Reportage. Ksar El Kébir, la ville-mouroir

Misère d'une ville riche en histoire!

Misère d'une ville riche en histoire! . DR

Ksar El Kébir, théâtre jadis de la glorieuse bataille «Oued El Makhazin» et ancien comptoir commercial florissant, se découvre aujourd’hui le pâle visage d’une ville agonisante, où rien n’intéresse plus une jeunesse en proie à l’incurie, hormis le désir de fuir vers l’Espagne.

Le 16/07/2018 à 14h14

Samedi 14 juillet, 11 heures du matin, douar El Asker. Le mercure est au zénith et s’aventurer hors des murs relève de l’exploit, spécialement pour des visiteurs qui, pour une raison ou une autre, s’aventurent dans ce "chaudron". L’air est irrespirable. L’ambiance, nonchalante. Pas de recours face à la fournaise, en dehors des cafés qui ne désemplissent pas. A table, Ahmed, un joint à la main, n’a qu’une idée en tête. Fuir hors de ce «mouroir» pour se sauver et sauver sa fratrie. «Fuir là-bas, fuir», disait Alphonse de la Martine.

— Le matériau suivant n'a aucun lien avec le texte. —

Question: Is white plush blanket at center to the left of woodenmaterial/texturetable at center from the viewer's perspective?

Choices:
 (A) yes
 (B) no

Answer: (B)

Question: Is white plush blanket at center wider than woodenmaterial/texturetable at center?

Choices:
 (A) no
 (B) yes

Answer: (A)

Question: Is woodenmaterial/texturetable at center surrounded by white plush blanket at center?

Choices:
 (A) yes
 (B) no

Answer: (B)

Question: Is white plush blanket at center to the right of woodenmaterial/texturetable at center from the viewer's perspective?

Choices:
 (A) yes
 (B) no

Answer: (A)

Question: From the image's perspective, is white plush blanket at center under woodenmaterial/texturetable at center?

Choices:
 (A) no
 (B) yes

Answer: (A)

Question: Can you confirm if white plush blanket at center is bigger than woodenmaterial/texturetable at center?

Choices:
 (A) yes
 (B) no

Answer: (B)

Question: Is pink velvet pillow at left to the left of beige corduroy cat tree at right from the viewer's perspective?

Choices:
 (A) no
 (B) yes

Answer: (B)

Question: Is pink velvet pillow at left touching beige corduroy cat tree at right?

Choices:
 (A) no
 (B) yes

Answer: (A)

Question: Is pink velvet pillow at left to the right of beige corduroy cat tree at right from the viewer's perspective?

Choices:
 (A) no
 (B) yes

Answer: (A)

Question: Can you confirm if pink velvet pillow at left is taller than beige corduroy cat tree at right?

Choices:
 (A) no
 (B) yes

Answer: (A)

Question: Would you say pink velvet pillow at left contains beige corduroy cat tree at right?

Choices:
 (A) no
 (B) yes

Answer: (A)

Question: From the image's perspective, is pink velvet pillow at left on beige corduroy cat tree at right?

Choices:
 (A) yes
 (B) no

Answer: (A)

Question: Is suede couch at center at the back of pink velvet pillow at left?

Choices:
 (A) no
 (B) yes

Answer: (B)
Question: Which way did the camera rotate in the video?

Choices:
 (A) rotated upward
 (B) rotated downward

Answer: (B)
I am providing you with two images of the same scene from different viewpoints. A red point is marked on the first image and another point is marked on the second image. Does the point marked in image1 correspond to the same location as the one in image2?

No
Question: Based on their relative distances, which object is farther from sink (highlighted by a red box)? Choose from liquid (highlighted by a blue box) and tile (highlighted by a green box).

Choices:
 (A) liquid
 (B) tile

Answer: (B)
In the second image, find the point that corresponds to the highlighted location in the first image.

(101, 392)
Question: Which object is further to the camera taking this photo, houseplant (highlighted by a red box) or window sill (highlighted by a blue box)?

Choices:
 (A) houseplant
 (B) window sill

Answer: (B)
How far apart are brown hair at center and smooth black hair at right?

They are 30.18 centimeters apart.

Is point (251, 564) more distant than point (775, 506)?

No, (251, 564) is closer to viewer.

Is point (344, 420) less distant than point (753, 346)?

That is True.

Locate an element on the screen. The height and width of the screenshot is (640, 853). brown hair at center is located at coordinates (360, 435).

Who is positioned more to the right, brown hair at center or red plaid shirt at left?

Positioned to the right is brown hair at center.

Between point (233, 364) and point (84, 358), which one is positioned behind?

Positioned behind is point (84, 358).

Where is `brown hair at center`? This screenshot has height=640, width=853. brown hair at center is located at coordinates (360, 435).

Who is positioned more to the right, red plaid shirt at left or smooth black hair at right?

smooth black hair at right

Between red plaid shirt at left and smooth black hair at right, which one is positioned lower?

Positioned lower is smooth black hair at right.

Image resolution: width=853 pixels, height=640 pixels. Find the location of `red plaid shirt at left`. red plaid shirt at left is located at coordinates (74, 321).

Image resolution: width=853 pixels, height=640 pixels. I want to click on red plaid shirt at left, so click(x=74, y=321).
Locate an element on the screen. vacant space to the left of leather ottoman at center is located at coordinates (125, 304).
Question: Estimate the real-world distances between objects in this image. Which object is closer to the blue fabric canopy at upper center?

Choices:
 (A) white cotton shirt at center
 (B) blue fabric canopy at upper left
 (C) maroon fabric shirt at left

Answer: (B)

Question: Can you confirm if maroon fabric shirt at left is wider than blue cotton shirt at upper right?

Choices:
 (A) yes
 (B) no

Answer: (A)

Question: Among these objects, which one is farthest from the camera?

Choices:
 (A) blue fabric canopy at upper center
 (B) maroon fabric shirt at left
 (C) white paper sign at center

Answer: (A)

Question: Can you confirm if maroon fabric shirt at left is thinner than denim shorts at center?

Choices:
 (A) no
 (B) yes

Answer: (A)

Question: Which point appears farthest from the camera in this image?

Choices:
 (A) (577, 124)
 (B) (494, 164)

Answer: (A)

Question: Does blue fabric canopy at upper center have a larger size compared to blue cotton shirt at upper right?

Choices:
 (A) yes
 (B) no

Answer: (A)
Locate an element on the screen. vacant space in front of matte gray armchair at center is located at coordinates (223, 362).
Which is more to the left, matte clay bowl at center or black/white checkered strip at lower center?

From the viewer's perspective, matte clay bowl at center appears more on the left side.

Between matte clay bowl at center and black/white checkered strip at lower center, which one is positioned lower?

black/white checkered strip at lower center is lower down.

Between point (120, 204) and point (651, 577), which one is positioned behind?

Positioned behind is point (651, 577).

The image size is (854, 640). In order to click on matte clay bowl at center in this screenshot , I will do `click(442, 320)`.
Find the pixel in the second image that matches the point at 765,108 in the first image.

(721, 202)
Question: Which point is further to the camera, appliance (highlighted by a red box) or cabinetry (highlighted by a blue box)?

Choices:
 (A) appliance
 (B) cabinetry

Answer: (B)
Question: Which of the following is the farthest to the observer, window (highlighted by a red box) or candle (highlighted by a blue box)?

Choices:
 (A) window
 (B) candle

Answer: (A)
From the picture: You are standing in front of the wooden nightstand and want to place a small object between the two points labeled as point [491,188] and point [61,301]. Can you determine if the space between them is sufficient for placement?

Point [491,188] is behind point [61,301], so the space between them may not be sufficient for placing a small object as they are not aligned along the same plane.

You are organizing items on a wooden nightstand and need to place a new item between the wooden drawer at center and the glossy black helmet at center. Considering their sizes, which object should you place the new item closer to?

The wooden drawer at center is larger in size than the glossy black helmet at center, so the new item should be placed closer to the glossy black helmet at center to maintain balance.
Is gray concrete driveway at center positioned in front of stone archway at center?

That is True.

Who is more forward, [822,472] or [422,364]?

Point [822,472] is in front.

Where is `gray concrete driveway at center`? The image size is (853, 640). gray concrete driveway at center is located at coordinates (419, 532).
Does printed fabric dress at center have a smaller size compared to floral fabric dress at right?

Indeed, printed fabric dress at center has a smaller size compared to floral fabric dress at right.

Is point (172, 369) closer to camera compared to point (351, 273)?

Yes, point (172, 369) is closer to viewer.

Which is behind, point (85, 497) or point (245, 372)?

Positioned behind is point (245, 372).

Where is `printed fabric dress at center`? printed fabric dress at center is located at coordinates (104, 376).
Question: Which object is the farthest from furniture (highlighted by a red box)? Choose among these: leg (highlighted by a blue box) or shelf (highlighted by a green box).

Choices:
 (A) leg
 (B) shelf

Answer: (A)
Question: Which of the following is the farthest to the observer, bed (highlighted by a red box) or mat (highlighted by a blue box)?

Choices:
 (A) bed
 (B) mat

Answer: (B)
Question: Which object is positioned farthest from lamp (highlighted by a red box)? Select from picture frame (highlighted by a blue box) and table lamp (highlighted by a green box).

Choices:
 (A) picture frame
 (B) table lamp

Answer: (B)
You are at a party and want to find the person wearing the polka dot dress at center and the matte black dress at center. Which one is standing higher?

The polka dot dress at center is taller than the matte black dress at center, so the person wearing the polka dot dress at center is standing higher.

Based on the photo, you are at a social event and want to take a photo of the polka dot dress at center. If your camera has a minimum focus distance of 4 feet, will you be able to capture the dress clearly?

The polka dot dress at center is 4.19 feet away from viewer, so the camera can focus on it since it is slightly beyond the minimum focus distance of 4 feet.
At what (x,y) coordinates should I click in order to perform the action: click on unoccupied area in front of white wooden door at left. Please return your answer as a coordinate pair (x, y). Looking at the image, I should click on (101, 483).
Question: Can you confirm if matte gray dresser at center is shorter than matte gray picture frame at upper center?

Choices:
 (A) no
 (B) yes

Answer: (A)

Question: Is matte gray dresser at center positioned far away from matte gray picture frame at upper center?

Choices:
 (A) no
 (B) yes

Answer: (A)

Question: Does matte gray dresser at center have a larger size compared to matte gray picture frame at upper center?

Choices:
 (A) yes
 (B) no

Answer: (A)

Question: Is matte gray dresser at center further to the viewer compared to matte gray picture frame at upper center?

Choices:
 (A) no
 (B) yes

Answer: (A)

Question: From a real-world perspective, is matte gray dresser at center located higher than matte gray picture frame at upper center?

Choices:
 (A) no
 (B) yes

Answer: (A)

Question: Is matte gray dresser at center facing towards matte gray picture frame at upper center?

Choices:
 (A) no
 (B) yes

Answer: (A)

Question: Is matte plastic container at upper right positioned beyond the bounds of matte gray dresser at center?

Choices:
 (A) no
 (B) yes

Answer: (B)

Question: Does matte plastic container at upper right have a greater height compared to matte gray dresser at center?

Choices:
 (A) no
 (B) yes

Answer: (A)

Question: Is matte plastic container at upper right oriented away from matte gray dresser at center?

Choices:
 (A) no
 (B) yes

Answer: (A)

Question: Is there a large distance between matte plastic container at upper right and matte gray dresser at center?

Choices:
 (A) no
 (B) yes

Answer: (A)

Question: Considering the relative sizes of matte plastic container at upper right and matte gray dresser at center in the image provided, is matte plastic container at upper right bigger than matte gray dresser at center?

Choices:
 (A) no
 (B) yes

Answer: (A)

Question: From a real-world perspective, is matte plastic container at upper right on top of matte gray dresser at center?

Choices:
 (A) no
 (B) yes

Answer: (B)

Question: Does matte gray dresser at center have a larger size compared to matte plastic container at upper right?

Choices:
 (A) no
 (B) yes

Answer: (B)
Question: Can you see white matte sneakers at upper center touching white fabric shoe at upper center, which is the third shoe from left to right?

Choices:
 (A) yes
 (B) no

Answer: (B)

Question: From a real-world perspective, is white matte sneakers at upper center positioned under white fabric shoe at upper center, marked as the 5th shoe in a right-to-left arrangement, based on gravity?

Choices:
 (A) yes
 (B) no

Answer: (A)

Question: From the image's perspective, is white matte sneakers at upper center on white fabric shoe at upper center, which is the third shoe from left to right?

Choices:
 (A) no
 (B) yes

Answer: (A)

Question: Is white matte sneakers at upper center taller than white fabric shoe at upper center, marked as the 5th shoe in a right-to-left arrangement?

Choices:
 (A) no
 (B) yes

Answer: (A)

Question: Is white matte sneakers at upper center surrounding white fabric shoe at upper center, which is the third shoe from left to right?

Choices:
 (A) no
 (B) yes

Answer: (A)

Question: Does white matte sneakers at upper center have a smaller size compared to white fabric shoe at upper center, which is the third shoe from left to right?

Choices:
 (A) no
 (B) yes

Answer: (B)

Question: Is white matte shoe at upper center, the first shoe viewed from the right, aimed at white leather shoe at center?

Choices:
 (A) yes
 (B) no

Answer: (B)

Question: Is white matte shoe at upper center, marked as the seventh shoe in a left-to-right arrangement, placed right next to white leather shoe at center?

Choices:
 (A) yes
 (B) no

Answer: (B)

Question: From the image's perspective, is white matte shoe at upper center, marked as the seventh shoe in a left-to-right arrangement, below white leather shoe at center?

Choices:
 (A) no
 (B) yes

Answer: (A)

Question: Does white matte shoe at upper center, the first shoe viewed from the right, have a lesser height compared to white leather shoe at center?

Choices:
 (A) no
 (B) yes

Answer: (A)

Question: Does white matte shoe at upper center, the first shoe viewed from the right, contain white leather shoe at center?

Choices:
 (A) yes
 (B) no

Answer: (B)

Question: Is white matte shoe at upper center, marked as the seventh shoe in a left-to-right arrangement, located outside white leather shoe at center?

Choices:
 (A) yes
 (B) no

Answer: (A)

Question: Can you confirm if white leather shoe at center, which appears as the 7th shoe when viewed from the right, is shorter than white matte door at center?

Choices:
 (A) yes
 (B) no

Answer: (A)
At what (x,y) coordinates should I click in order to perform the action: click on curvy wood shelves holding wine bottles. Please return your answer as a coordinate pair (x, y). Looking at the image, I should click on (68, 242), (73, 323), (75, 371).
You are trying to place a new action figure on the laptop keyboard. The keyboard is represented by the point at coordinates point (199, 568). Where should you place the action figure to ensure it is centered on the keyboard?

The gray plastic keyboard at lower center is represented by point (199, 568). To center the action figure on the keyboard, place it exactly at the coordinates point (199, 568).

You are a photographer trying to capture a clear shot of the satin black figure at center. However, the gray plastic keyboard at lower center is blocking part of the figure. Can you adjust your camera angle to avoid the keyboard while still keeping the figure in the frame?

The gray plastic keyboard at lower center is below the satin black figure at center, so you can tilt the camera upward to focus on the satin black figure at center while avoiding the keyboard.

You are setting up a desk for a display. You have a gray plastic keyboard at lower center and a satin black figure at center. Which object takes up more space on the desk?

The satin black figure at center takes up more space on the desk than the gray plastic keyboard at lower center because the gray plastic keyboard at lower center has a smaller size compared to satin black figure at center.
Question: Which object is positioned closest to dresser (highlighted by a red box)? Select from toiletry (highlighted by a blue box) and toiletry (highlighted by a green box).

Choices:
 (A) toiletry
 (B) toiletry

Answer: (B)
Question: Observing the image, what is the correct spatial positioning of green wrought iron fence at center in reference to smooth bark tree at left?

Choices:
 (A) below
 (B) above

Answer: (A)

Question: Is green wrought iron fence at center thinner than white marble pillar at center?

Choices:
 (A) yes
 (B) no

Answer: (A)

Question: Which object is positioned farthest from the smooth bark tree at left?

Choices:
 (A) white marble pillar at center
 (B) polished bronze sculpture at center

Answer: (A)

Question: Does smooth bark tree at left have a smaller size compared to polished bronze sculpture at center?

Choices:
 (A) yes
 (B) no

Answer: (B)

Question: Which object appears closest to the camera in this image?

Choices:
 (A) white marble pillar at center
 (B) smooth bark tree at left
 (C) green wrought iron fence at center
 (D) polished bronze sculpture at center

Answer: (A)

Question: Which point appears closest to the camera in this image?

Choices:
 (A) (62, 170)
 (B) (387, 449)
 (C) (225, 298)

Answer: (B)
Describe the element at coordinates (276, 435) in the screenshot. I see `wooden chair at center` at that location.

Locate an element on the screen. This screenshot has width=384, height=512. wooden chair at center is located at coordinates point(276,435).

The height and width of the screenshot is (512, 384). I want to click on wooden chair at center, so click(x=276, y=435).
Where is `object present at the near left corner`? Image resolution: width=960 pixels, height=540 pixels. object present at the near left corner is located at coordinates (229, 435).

La tentation du large est immense chez une population principalement jeune. Elle l’est d’autant plus en ce début d’été, où des «zmaghris» ayant réussi la traversée (souvent illégalement), n’hésitent pas à afficher sous les yeux égarés des «amis d’hier» restés en rade, leur fameux tableau de chasse (voitures de luxe, chaînes aurifères, devises en euros, etc.). Ce qui conforte davantage Ahmed dans l’idée de fuir un jour vers Cadix, sud de l’Espagne, point de départ pour «une nouvelle vie qui sera en tout cas meilleure que celle que nous menons à Douar El Asker, devenu synonyme de misère et de désespoir», estime Ahmed, résolu.

Une résolution qui bute toutefois contre le récif sécuritaire devenu infranchissable, de part et d'autre de la Méditerranée. Ahmed, à l’instar de ses collègues à Douar El Asker, ne se décourage pourtant pas. Il continue de croire à sa «belle étoile» et dit ne pas avoir l’embarras du choix: risquer sa vie vaudrait mieux que mourir à petit feu!

Face à cette situation surgissent des questions: comment les jeunes de Ksar El Kébir en sont-ils venus à broyer du noir? Pourquoi les autorités locales ont-elles laissé faire? Le déclin de Ksar El Kébir, qui fut jadis le théâtre du succès militaire le plus retentissant de l’histoire du Maroc -la bataille Oued El Makhazin ou «Bataille des trois Rois»- ne mériterait-elle pas un meilleur sort à la mesure de son passé florissant d’ancien comptoir commercial, plaque tournante du trafic de marchandises du nord vers le sud?

Certainement. Sauf que rien ou presque n’a été entrepris par les autorités élues de cette ville, un fief imprenable du Parti justice et développement (PJD, au pouvoir). Le problème des eaux usées qui étaient déversées dans l’oued Loukkos vient à peine d’être résolu, le projet de dédoublement de la voie nationale a été lancé il y a à peine une année… Idem pour la Santé, un projet d’hôpital digne de ce nom se fait encore et toujours attendre. Autant que le projet de tronçon autoroutier pour briser l'isolement...

En attendant des lendemains meilleurs, la jeunesse continue de «noyer son chagrin» dans la drogue, à la faveur d’un trafic qui, avec la criminalité, est le seul à «prospérer» dans cette ville qui a pourtant donné naissance à des sommités en matière d'art et de culture, à l’image du musicien Abdessalem Amer, du poète Mohamed El khammar El Guennouni, du romancier Mohamed Harradi, pour ne pas parler des autres talents, à l’instar de Mohamed Laghrissi.